At a certain temperature, the equilibrium
constant Kc is 0.154 for the reaction
2 SO2(g) + O2(g) *) 2 SO3(g)
What concentration of SO3 would be in
equilibrium with 0.250moles of SO2 and 0.578
moles of O2 in a 1.00 liter container at this
temperature? Note: These latter moles are
the equilibrium values.
Answer in units of M.
2SO2 + O2 ==> 2SO3
K = 0.154 = (SO3)^2/(SO2)^2(O2)
Plug in SO2 and O2 equilibrium values and solve for the only unknown (SO3) you have.
I got .3335640868, it said I was wrong.
2SO2 + O2 ==> 2SO3
K = 0.154 = (SO3)^2/(SO2)^2(O2)
0.154 = (SO3)^2 / (0.250)^2 * 0.578
0.006843375 = (SO3)^2
(SO3) = 0.082724694
To find the concentration of SO3 at equilibrium, you need to set up an ICE table and apply the equilibrium expression.
Let's start by writing the balanced equation for the reaction:
2 SO2(g) + O2(g) → 2 SO3(g)
Now, let's set up the ICE table:
2 SO2(g) + O2(g) → 2 SO3(g)
----------------------------------------------
Initial: 0.250M 0.578M 0M
Change: -2x -x +2x
Equilibrium: 0.250-2x 0.578-x 2x
The equilibrium concentrations are given by the expression in the last row. We need to find the value of x, which represents the concentration of SO3 at equilibrium.
The equilibrium expression is given by:
Kc = (SO3)^2 / (SO2)^2 * (O2)
Plugging in the equilibrium concentrations:
0.154 = (2x)^2 / (0.250-2x)^2 * (0.578-x)
Now, solve the equation for x.

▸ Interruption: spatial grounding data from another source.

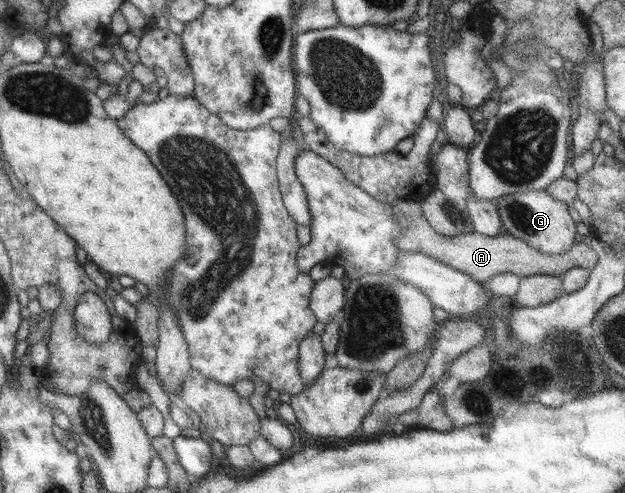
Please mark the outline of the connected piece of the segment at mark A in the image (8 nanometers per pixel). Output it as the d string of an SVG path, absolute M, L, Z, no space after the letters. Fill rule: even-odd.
M398 199L395 204L399 236L395 239L396 249L410 253L423 253L436 261L457 269L470 279L485 283L500 273L508 272L520 278L543 274L561 278L562 273L571 267L592 269L597 263L597 255L582 242L574 242L572 247L560 255L546 255L528 245L525 241L502 232L496 237L486 237L475 231L448 237L436 233L424 218L416 200Z

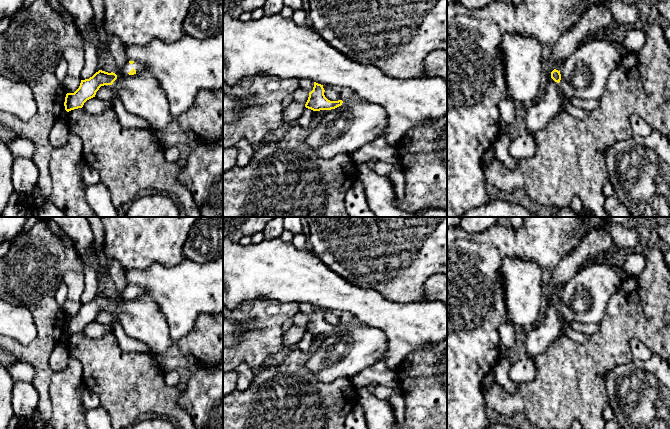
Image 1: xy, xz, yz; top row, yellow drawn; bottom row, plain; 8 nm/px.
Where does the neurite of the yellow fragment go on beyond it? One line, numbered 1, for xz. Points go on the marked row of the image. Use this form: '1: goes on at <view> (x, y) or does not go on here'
1: does not go on here

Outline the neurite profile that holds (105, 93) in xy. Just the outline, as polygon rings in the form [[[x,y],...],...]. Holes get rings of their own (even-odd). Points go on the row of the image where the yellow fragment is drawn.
[[[104,85],[99,88],[95,96],[100,100],[109,103],[114,97],[114,91],[109,85]]]

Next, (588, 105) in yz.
[[[580,98],[563,99],[565,104],[571,104],[574,107],[583,109],[585,111],[592,111],[599,106],[599,100],[583,100]]]

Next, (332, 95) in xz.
[[[327,88],[324,92],[325,97],[330,101],[338,101],[341,100],[340,93],[331,89]]]

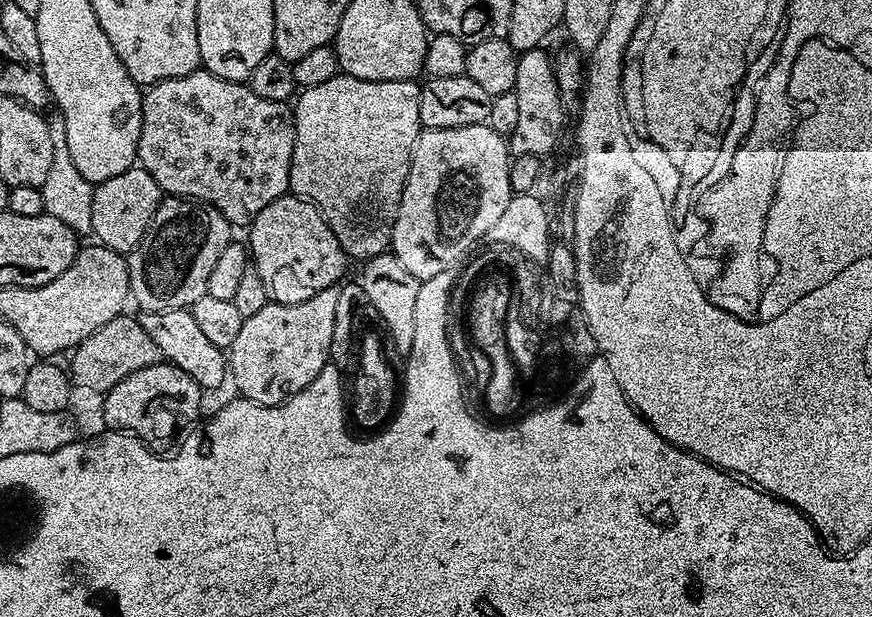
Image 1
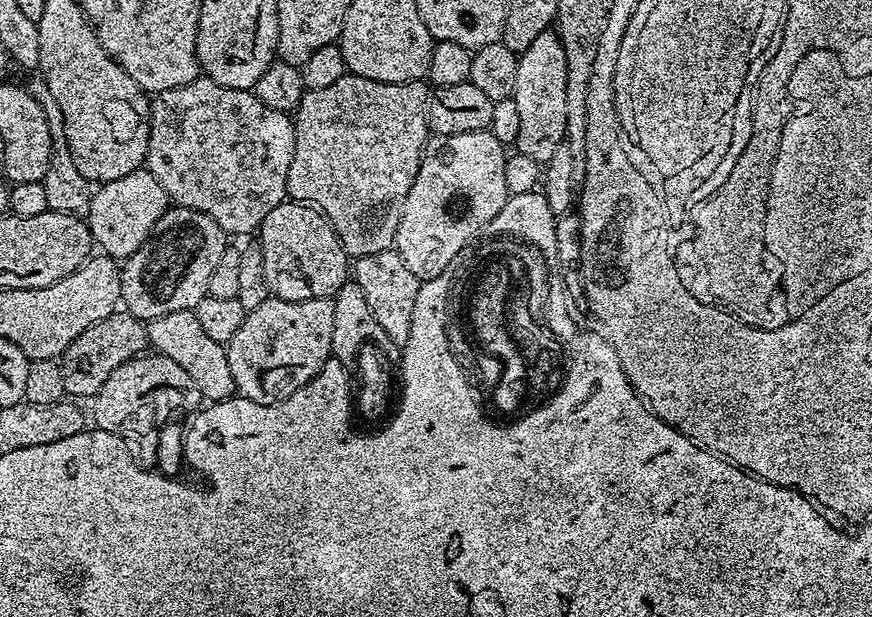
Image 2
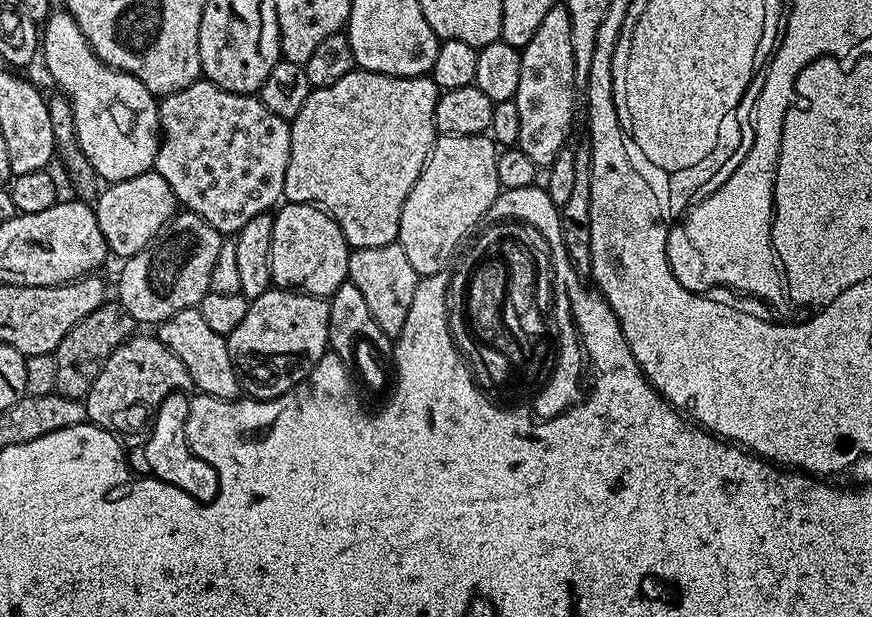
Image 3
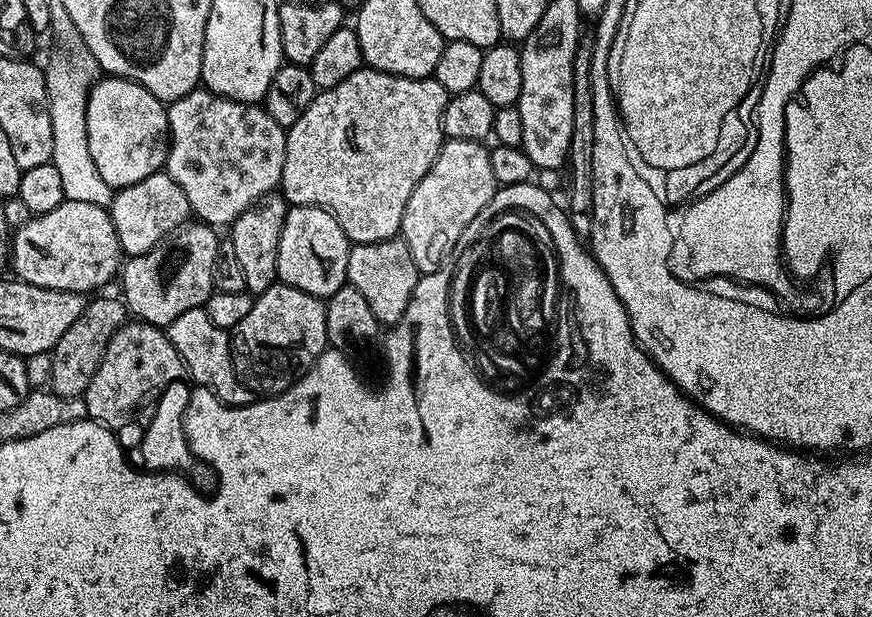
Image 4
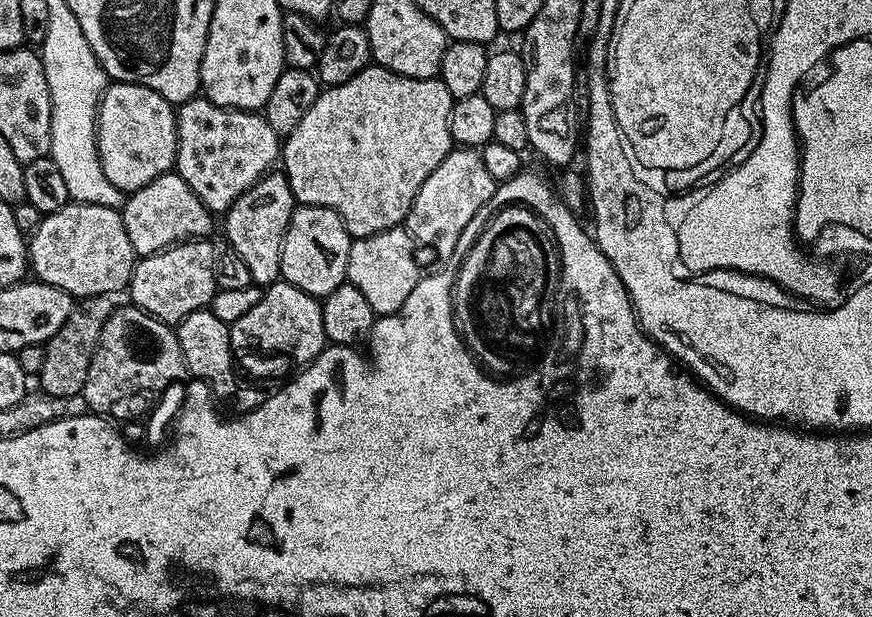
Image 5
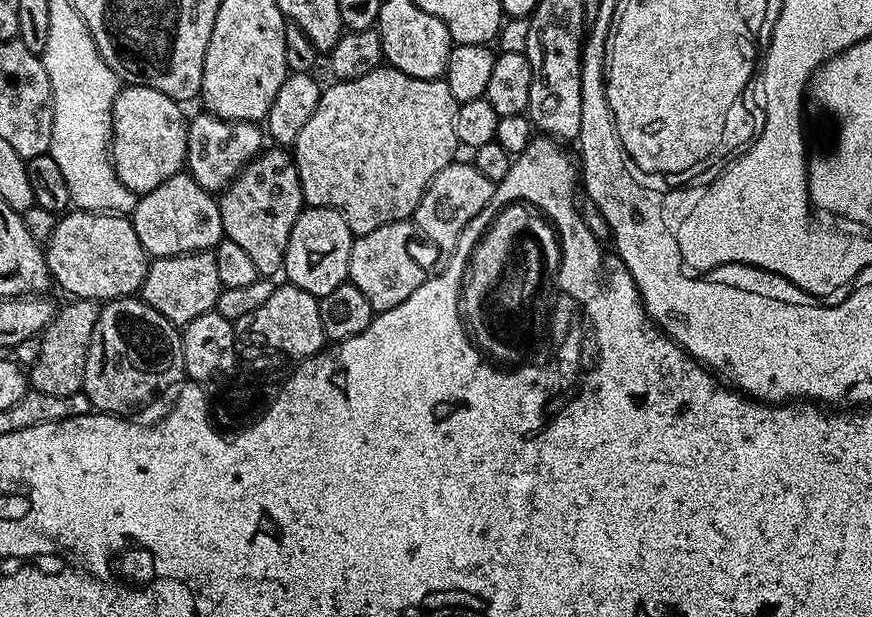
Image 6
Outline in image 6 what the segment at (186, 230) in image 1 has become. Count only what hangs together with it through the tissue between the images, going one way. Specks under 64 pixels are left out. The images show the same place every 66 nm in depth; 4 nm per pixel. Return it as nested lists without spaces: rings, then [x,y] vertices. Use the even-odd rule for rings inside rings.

Rearrange the equation and solve for x:
0.154 * (0.250-2x)^2 * (0.578-x) = (2x)^2
0.154 * (0.250-2x)^2 * (0.578-x) = 4x^2
Now, simplify and solve for x. This equation is a quadratic equation, so you will need to use the quadratic formula or a calculator to find the value of x. Once you find the value of x, substitute it back into the equilibrium expression to find the concentration of SO3 at equilibrium in Molarity (M).